Aujourd'hui plus que jamais, un homme et son administration façonnent les perspectives politiques et économiques mondiales. Le programme incohérent de Donald Trump en matière de politique commerciale, étrangère et intérieure sème une profonde incertitude, en particulier dans le paysage commercial mondial, affirme Bert Flossbach, cofondateur de Flossbach von Storch SE.
Le 2 avril, le président Trump a cherché à éliminer cette incertitude en exposant les détails de sa nouvelle politique tarifaire. Après une longue tirade sur le traitement injuste de l'Amérique et un monologue d'autosatisfaction, il a dévoilé un tableau intitulé « Tarifs réciproques », censé répertorier les tarifs imposés par divers pays sur les produits américains. Les chiffres étaient étonnamment élevés et ne ressemblaient guère à la réalité. À titre de comparaison, les droits de douane américains prévus par Trump ont été décrits comme « légèrement réciproques », c'est-à-dire généralement deux fois moins élevés. Par exemple, il a affirmé que l'UE appliquait des droits de douane de 39 % sur les marchandises américaines, chiffres contredits par les données réelles, qui montraient un taux de droit de douane moyen pondéré de seulement 1,7 % sur les importations américaines en 2024. Comment Trump parvient-il à des chiffres aussi absurdes ?
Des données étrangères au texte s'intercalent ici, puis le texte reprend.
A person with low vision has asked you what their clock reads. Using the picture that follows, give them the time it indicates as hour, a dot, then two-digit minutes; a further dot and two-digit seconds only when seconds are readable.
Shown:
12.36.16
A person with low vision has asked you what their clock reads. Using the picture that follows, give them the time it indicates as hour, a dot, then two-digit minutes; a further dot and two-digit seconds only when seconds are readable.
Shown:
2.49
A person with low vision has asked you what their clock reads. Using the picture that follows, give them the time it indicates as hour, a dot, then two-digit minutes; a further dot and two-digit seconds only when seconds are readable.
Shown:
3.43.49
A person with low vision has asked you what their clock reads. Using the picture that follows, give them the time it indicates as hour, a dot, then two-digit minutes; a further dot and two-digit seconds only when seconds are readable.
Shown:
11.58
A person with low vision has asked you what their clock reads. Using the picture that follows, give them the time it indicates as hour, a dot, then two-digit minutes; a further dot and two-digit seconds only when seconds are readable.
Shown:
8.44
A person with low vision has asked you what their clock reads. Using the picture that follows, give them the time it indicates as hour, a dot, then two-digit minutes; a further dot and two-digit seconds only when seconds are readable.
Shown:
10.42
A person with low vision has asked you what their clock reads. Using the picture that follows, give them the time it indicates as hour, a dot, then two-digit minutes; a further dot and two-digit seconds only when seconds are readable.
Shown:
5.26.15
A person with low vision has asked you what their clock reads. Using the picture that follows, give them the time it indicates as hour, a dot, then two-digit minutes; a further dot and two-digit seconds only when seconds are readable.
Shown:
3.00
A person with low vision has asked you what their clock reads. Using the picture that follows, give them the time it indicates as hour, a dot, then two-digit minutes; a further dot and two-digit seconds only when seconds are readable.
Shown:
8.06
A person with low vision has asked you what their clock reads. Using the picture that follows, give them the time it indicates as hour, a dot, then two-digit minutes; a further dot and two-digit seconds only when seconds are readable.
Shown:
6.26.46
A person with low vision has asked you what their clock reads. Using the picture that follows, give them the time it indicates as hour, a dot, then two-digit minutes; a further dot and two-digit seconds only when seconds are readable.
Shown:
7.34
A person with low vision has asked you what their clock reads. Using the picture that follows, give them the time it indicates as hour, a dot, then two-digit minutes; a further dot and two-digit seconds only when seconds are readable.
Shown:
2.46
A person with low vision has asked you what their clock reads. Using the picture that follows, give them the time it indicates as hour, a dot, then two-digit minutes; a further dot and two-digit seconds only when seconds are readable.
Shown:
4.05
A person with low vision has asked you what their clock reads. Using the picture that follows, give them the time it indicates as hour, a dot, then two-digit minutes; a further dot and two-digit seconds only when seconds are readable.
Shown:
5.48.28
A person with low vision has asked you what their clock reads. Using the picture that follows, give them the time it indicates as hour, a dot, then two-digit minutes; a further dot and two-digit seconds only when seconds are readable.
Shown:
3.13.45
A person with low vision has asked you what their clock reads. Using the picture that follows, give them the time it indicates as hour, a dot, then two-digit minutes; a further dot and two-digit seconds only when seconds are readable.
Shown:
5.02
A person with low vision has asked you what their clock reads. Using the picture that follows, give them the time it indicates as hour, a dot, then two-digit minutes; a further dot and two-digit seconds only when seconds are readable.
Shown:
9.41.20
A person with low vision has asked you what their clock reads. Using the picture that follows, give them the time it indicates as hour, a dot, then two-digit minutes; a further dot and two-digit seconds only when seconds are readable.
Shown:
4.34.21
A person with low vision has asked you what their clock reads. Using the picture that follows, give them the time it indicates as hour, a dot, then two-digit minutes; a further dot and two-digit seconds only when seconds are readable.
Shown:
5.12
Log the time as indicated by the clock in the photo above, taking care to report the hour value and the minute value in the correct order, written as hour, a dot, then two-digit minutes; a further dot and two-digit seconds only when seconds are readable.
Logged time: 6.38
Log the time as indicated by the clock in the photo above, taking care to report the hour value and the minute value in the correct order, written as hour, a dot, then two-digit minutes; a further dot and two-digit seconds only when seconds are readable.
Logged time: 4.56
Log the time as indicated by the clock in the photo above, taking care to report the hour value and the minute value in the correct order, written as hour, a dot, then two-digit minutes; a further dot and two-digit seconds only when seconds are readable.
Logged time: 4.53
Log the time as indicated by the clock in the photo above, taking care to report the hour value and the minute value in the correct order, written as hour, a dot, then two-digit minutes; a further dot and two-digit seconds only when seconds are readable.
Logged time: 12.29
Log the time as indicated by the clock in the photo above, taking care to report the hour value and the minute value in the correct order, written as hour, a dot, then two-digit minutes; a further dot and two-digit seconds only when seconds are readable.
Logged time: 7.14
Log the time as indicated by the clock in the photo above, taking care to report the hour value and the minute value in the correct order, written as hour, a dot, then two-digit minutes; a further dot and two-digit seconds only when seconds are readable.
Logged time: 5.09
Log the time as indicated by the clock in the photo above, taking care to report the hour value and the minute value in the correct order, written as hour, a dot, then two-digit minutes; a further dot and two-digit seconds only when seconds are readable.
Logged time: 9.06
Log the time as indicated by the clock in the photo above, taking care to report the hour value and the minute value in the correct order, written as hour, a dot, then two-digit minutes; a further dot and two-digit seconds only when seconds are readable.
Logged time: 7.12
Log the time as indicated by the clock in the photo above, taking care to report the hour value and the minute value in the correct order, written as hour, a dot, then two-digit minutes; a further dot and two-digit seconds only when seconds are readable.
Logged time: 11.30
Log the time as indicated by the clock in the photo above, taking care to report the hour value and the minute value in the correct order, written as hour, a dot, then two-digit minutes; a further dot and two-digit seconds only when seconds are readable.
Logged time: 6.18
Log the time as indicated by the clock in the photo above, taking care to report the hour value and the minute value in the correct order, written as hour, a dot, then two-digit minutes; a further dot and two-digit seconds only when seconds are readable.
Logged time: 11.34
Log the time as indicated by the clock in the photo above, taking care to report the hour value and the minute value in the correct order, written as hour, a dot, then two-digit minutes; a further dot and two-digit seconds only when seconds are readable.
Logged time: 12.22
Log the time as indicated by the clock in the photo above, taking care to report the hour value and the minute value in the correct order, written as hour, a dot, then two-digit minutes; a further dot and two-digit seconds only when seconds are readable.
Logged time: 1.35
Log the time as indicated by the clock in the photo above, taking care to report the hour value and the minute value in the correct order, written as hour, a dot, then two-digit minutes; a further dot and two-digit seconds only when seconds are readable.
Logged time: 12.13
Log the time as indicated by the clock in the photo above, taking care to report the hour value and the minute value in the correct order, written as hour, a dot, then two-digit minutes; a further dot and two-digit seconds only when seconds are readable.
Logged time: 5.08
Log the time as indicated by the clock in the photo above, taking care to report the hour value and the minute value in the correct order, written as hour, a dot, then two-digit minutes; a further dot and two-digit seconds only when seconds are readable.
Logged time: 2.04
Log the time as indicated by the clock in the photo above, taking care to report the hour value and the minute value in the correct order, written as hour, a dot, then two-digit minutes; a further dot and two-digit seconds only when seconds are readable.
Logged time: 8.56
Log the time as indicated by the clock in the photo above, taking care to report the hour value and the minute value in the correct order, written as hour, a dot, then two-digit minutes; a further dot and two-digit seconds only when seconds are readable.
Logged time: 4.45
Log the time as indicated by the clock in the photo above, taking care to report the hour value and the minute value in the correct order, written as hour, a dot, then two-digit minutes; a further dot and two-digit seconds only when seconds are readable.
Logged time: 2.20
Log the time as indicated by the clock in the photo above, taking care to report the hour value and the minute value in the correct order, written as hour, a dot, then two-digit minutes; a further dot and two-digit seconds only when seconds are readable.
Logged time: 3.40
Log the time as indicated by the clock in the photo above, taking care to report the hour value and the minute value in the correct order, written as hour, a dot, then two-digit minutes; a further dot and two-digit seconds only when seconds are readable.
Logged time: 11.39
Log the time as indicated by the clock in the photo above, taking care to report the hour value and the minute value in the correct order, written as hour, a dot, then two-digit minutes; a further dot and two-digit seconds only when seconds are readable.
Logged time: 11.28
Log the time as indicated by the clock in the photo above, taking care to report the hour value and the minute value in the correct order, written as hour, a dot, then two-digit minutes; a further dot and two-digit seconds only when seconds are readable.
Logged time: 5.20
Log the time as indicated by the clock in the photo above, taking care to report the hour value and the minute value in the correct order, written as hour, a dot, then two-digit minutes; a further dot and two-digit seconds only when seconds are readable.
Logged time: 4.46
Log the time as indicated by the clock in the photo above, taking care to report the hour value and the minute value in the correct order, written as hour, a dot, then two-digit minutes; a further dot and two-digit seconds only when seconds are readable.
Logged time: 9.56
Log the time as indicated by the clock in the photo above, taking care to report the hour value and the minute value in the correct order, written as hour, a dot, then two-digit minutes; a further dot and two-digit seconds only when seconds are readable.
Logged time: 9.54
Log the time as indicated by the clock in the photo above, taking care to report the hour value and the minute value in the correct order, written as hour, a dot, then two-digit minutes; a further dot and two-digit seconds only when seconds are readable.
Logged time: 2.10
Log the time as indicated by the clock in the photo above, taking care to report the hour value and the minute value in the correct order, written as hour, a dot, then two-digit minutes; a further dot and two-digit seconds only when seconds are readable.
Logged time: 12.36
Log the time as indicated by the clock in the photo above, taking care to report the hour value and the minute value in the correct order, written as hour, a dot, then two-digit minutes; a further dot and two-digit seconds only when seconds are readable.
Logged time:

Les chiffres exagérés de Trump sont tout simplement faux. Ses calculs tarifaires utilisent une méthodologie fondamentalement erronée, en basant les tarifs réciproques sur les déficits commerciaux plutôt que sur les droits réels. Par exemple, avec le Vietnam, les États-Unis ont importé pour 136 milliards de dollars de marchandises en 2024, mais n'ont exporté qu'en retour pour 13 milliards de dollars, ce qui a entraîné un déficit commercial de 123 milliards de dollars. L'équipe de Trump a divisé ce déficit par le total des importations pour arriver à un taux de droits de douane fictif de 90,4 % (123,46 : 136,56), divisé par deux pour créer un taux de droits de douane « légèrement réciproque » de 46 %. En réalité, le Vietnam a imposé un modeste taux de droits de douane de 2,9 % sur les marchandises américaines (selon l'Organisation mondiale du commerce), et les États-Unis ont prélevé 3,2 % sur les importations vietnamiennes.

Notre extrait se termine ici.